Ya, bagaimana jika saya dan suami bercerai? Ini gara gara saya tidak bisa menutup kuping terhadap berita perceraian yang kian hangat di kalangan selebritis. Meski nyaris tidak pernah menyengajakan diri menonton infotaintrnent, tapi entah bagaimana info tersebut sampai juga ke telinga. Kadang lewat headline surat kabar infotaintrnent yang seakan disodorkan ke wajah kita, setiap mobil berhenti di perempatan lampu merah atau pom bensin. Terkadang saya tidak sengaja mendengarnya dari percakapan mbak Tri yang sudah lama membantu keluarga kami di rumah, dengan Ibu mertua, atau dari siaran tivi di ruang tengah yang menembus pintu kamar saya.

Meski tidak terlibat, apalagi mengenal sosok artis yang menjadi sorotan berita, saya selalu merasa sedih setiap mendengar perceraian. Apalagi jika diikuti kemarahan.

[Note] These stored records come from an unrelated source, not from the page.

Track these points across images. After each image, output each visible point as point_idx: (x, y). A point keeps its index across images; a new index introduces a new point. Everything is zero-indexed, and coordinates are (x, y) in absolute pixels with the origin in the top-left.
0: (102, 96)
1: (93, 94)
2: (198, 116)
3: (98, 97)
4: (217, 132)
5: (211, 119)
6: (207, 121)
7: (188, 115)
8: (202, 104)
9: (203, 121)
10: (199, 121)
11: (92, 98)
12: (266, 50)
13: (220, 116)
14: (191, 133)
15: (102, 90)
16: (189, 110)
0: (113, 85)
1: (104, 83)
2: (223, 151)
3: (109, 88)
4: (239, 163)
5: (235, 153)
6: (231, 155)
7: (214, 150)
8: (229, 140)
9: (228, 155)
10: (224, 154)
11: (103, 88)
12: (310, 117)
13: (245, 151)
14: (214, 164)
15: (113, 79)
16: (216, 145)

Saya tidak mengerti. Bagaimana dua orang yang dulu amat sangat mencintai kini sanggup saling menyakiti Bagaimana mereka bisa saling membenci dan mengibarkan bendera permusuhan? Begitu mudahkan cinta yang telah mengakar tercerabut tanpa bekas?

Yang lebih membuat saya sedih adalah jika keduanya sudah memiliki anak. Saya tidak bisa membayangkan bagaimana jika sikap menyerang dan saling menyakiti terbaca dan sampai ke telinga anak. Ketika suami istri mulai memerinci kekurangan, berlomba mengatakan hal-hal buruk satu sama lain, bahkan membongkar aib pasangan…
lantas kenangan indah apa yang akan tersisa di benak anakanak , tentang ayah dan ibu mereka?

Soal ini terasa lebih mengganggu ketika seorang saudara kami bercerai. Saya memaklumi kemarahan si suami karena sang istri yang menelantarkan anak -anak, bahkan menginap demi lelaki lain. Kemarahan yang kemudian meluas ketika masalah ini juga diceritakan pihak suami kepada ibunya. Gelombang amarah membesar karena dengan cepat persoalan itu sampai ke pihak keluarga besar, sampai detil yang tak pantas dibicarakan.